Tally the lines in the listing below that contain the string "dioxide", treating uppercase and lowercase as different. Give only the number.

Start of RECORDS SHOWN

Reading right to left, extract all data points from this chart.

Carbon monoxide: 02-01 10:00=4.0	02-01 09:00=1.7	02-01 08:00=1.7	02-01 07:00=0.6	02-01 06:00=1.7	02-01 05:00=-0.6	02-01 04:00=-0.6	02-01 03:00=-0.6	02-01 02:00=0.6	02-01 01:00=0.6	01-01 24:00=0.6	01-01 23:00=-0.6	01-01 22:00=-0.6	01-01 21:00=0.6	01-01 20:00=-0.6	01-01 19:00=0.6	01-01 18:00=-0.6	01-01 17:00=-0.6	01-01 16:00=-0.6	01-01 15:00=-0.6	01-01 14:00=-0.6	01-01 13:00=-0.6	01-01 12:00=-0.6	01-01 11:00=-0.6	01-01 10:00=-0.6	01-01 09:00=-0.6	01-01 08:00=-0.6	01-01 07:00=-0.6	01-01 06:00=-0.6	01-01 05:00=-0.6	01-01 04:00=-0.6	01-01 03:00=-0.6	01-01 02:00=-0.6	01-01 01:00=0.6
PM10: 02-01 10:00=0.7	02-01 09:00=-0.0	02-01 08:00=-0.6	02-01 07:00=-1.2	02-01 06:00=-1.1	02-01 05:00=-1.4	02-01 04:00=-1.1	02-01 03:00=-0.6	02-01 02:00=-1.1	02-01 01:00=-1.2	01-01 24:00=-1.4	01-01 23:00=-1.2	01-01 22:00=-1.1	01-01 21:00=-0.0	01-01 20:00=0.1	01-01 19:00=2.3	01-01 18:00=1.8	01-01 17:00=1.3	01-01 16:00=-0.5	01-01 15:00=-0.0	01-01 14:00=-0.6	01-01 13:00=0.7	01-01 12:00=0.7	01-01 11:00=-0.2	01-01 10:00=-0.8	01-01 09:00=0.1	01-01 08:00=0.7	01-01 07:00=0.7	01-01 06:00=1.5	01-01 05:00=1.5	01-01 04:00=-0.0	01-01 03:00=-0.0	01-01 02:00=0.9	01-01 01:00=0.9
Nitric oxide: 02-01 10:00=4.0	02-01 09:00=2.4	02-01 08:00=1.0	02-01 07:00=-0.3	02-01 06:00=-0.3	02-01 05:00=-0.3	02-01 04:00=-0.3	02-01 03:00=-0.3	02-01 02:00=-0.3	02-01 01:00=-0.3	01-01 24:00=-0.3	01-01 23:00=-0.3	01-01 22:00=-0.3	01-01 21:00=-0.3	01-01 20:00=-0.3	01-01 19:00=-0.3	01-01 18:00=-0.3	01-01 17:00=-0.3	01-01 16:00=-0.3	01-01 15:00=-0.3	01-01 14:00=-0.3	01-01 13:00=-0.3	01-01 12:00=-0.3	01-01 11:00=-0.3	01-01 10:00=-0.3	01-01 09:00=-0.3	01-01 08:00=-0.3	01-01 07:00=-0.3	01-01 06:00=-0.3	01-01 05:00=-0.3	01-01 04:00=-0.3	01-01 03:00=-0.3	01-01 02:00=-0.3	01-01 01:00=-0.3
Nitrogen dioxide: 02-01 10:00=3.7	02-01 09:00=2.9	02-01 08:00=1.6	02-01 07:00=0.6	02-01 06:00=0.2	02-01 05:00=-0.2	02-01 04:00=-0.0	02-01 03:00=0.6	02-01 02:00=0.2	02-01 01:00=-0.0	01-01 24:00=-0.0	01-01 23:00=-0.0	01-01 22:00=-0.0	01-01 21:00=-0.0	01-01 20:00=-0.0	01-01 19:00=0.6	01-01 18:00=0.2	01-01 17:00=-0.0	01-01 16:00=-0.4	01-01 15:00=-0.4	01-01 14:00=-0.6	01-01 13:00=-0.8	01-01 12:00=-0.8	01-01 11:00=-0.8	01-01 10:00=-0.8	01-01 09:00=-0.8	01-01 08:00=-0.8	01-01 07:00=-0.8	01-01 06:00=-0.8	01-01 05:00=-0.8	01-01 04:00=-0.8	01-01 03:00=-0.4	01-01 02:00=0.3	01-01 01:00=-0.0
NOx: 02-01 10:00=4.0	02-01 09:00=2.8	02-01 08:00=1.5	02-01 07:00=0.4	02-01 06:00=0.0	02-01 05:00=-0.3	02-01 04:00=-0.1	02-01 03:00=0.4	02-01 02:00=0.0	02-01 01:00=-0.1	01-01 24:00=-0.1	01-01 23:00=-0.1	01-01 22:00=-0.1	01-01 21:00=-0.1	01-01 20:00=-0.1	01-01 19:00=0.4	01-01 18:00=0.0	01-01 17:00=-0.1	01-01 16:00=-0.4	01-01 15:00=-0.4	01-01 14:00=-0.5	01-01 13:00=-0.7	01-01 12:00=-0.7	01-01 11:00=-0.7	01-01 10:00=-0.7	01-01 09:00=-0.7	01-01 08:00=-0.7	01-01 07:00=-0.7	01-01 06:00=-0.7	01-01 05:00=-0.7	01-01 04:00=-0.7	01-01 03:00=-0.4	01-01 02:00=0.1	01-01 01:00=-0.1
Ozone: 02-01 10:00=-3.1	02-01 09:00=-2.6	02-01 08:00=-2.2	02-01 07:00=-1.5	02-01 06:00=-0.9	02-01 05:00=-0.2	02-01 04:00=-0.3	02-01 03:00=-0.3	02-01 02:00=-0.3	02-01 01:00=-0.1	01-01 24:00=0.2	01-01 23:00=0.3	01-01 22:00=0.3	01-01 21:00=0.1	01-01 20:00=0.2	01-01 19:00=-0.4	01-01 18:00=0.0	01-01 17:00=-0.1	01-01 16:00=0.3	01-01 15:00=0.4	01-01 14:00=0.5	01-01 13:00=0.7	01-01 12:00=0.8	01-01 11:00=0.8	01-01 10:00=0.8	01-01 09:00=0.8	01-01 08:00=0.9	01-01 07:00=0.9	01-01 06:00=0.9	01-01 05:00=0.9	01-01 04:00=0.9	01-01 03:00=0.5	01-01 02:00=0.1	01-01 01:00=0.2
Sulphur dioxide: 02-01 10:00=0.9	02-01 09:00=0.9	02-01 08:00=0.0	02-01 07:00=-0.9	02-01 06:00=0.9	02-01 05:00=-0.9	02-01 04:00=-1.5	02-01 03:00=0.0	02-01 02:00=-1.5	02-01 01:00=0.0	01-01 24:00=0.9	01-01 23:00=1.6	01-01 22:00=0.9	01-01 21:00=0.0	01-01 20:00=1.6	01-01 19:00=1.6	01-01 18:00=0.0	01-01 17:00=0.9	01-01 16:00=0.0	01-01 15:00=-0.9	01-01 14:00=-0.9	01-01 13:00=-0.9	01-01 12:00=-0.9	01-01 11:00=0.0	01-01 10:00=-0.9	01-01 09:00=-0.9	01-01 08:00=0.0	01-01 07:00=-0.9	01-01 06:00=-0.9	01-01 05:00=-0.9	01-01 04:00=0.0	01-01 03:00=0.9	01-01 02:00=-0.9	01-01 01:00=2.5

End of RECORDS SHOWN

→ REPLY TO THE EXERCISE
2